Overview of AC or DC converters for fast charging stations

The point of an AC/DC converter is that the outlet primarily provides AC power, while the EV battery uses DC power to charge the battery. Therefore, there is a need for an AC/DC converter for converting AC power to DC power. It is also a major component of EV battery chargers and acts as an input current shaper for power factor correction and harmonic reduction.

Since rechargeable batteries are what power electric vehicles to run, it is important to understand some of the parameters of the charging station. Most of the basic parameters such as power efficiency, compact architecture and fast charging will determine the overall productivity of the target charging station.

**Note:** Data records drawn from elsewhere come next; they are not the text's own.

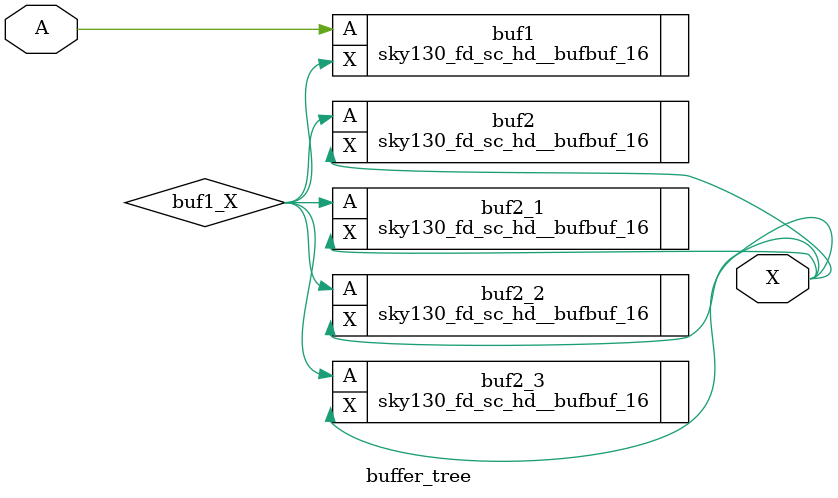
<source format=v>
module buffer_tree(
    X,
    A
);

    output X   ;
    input  A   ;
    wire buf1_X;	
    sky130_fd_sc_hd__bufbuf_16 buf1 (	
      .A (A),
      .X (buf1_X)
    );
    sky130_fd_sc_hd__bufbuf_16 buf2 (
      .A (buf1_X),
      .X (X)
    );
    sky130_fd_sc_hd__bufbuf_16 buf2_1 (
      .A (buf1_X),
      .X (X)
    );
    sky130_fd_sc_hd__bufbuf_16 buf2_2 (
      .A (buf1_X),
      .X (X)
    );
    sky130_fd_sc_hd__bufbuf_16 buf2_3 (
      .A (buf1_X),
      .X (X)
    );
endmodule

</source>
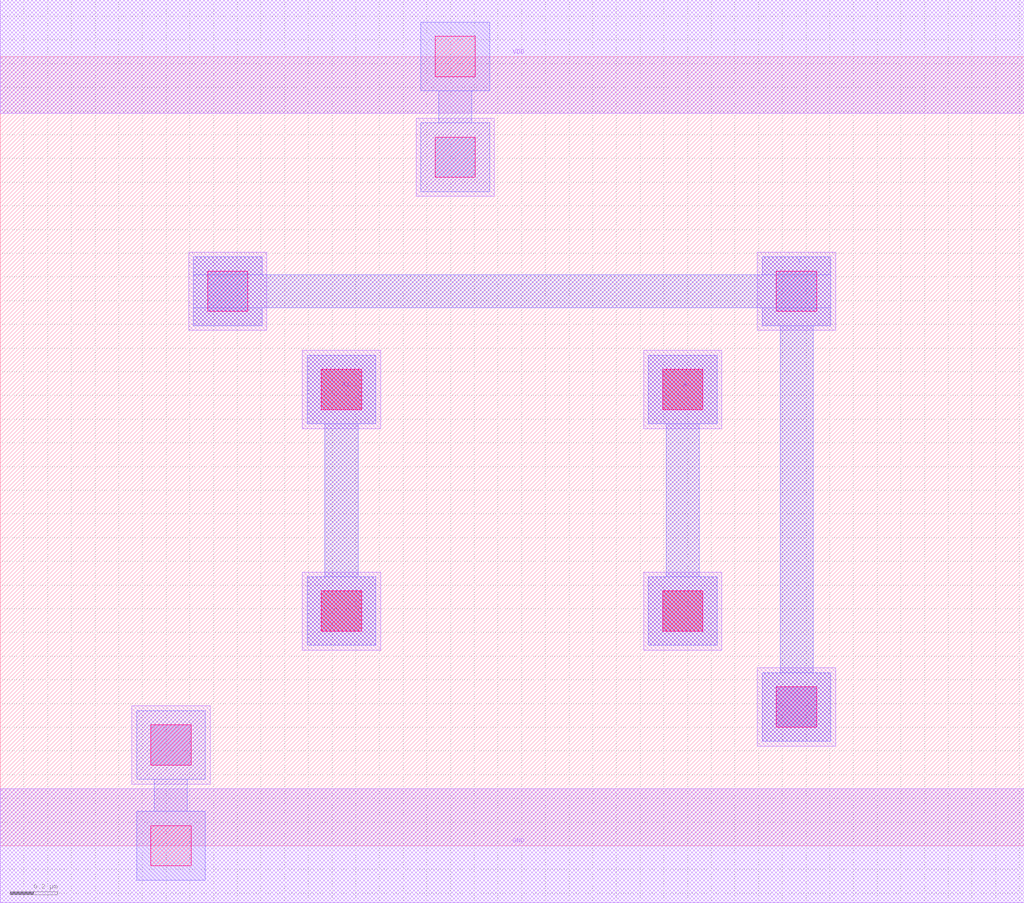
<source format=lef>
MACRO AOI21
 CLASS CORE ;
 FOREIGN AOI21 0 0 ;
 SIZE 4.32 BY 3.33 ;
 ORIGIN 0 0 ;
 SYMMETRY X Y R90 ;
 SITE unit ;
  PIN VDD
   DIRECTION INOUT ;
   USE POWER ;
   SHAPE ABUTMENT ;
    PORT
     CLASS CORE ;
       LAYER li1 ;
        RECT 0.00000000 3.09000000 4.32000000 3.57000000 ;
    END
  END VDD

  PIN GND
   DIRECTION INOUT ;
   USE POWER ;
   SHAPE ABUTMENT ;
    PORT
     CLASS CORE ;
       LAYER li1 ;
        RECT 0.00000000 -0.24000000 4.32000000 0.24000000 ;
    END
  END GND

  PIN Y
   DIRECTION INOUT ;
   USE SIGNAL ;
   SHAPE ABUTMENT ;
    PORT
     CLASS CORE ;
       LAYER met1 ;
        RECT 3.21500000 0.44000000 3.50500000 0.73000000 ;
        RECT 3.29000000 0.73000000 3.43000000 2.19500000 ;
        RECT 0.81500000 2.19500000 1.10500000 2.27000000 ;
        RECT 3.21500000 2.19500000 3.50500000 2.27000000 ;
        RECT 0.81500000 2.27000000 3.50500000 2.41000000 ;
        RECT 0.81500000 2.41000000 1.10500000 2.48500000 ;
        RECT 3.21500000 2.41000000 3.50500000 2.48500000 ;
    END
  END Y

  PIN A
   DIRECTION INOUT ;
   USE SIGNAL ;
   SHAPE ABUTMENT ;
    PORT
     CLASS CORE ;
       LAYER met1 ;
        RECT 2.73500000 0.84500000 3.02500000 1.13500000 ;
        RECT 2.81000000 1.13500000 2.95000000 1.78000000 ;
        RECT 2.73500000 1.78000000 3.02500000 2.07000000 ;
    END
  END A

  PIN A1
   DIRECTION INOUT ;
   USE SIGNAL ;
   SHAPE ABUTMENT ;
    PORT
     CLASS CORE ;
       LAYER met1 ;
        RECT 1.29500000 0.84500000 1.58500000 1.13500000 ;
        RECT 1.37000000 1.13500000 1.51000000 1.78000000 ;
        RECT 1.29500000 1.78000000 1.58500000 2.07000000 ;
    END
  END A1

 OBS
    LAYER polycont ;
     RECT 1.35500000 0.90500000 1.52500000 1.07500000 ;
     RECT 2.79500000 0.90500000 2.96500000 1.07500000 ;
     RECT 1.35500000 1.84000000 1.52500000 2.01000000 ;
     RECT 2.79500000 1.84000000 2.96500000 2.01000000 ;

    LAYER pdiffc ;
     RECT 0.87500000 2.25500000 1.04500000 2.42500000 ;
     RECT 3.27500000 2.25500000 3.44500000 2.42500000 ;
     RECT 1.83500000 2.82000000 2.00500000 2.99000000 ;

    LAYER ndiffc ;
     RECT 0.63500000 0.34000000 0.80500000 0.51000000 ;
     RECT 3.27500000 0.50000000 3.44500000 0.67000000 ;

    LAYER li1 ;
     RECT 0.00000000 -0.24000000 4.32000000 0.24000000 ;
     RECT 0.55500000 0.26000000 0.88500000 0.59000000 ;
     RECT 3.19500000 0.42000000 3.52500000 0.75000000 ;
     RECT 1.27500000 0.82500000 1.60500000 1.15500000 ;
     RECT 2.71500000 0.82500000 3.04500000 1.15500000 ;
     RECT 1.27500000 1.76000000 1.60500000 2.09000000 ;
     RECT 2.71500000 1.76000000 3.04500000 2.09000000 ;
     RECT 0.79500000 2.17500000 1.12500000 2.50500000 ;
     RECT 3.19500000 2.17500000 3.52500000 2.50500000 ;
     RECT 1.75500000 2.74000000 2.08500000 3.07000000 ;
     RECT 0.00000000 3.09000000 4.32000000 3.57000000 ;

    LAYER viali ;
     RECT 0.63500000 -0.08500000 0.80500000 0.08500000 ;
     RECT 0.63500000 0.34000000 0.80500000 0.51000000 ;
     RECT 3.27500000 0.50000000 3.44500000 0.67000000 ;
     RECT 1.35500000 0.90500000 1.52500000 1.07500000 ;
     RECT 2.79500000 0.90500000 2.96500000 1.07500000 ;
     RECT 1.35500000 1.84000000 1.52500000 2.01000000 ;
     RECT 2.79500000 1.84000000 2.96500000 2.01000000 ;
     RECT 0.87500000 2.25500000 1.04500000 2.42500000 ;
     RECT 3.27500000 2.25500000 3.44500000 2.42500000 ;
     RECT 1.83500000 2.82000000 2.00500000 2.99000000 ;
     RECT 1.83500000 3.24500000 2.00500000 3.41500000 ;

    LAYER met1 ;
     RECT 0.57500000 -0.14500000 0.86500000 0.14500000 ;
     RECT 0.65000000 0.14500000 0.79000000 0.28000000 ;
     RECT 0.57500000 0.28000000 0.86500000 0.57000000 ;
     RECT 1.29500000 0.84500000 1.58500000 1.13500000 ;
     RECT 1.37000000 1.13500000 1.51000000 1.78000000 ;
     RECT 1.29500000 1.78000000 1.58500000 2.07000000 ;
     RECT 2.73500000 0.84500000 3.02500000 1.13500000 ;
     RECT 2.81000000 1.13500000 2.95000000 1.78000000 ;
     RECT 2.73500000 1.78000000 3.02500000 2.07000000 ;
     RECT 3.21500000 0.44000000 3.50500000 0.73000000 ;
     RECT 3.29000000 0.73000000 3.43000000 2.19500000 ;
     RECT 0.81500000 2.19500000 1.10500000 2.27000000 ;
     RECT 3.21500000 2.19500000 3.50500000 2.27000000 ;
     RECT 0.81500000 2.27000000 3.50500000 2.41000000 ;
     RECT 0.81500000 2.41000000 1.10500000 2.48500000 ;
     RECT 3.21500000 2.41000000 3.50500000 2.48500000 ;
     RECT 1.77500000 2.76000000 2.06500000 3.05000000 ;
     RECT 1.85000000 3.05000000 1.99000000 3.18500000 ;
     RECT 1.77500000 3.18500000 2.06500000 3.47500000 ;

 END
END AOI21

</source>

Electric vehicle charging stations are divided into level II and level III.

Level I forms part of the smaller battery sizes. Level I charging time is approximately 8 to 10 hours; however, this may vary depending on the energy capacity of the battery. It only uses AC charging and has an onboard charger since the charging components are inside the EV.

Level II charging time is approximately half that of Level I. Additionally, Level III fast charging stations use an external charger (not on board) to provide high voltage.

It can charge an electric vehicle in as little as 20 to 30 minutes, while a Level II charging station can charge a vehicle in four to eight hours.

Typically a conventional AC/DC converter such as a 2L Voltage Source Converter (VSC) is used. The disadvantages of using these converters are that they have limited power ratings and high harmonic contamination. To avoid these disadvantages, hybrid filters are used, but these filters also increase the cost of the system. These converters also have undesirably high switching frequencies. In high-power applications, switches are subject to large voltages and currents and are limited by existing technology in semiconductor devices.

Typically a conventional AC/DC converter such as a 2L Voltage Source Converter (VSC) is used. The disadvantages of using these converters are that they have limited power ratings and high harmonic contamination. To avoid these disadvantages, hybrid filters are used, but these filters also increase the cost of the system. These converters also have undesirably high switching frequencies. In high-power applications, switches are subject to large voltages and currents and are limited by existing technology in semiconductor devices.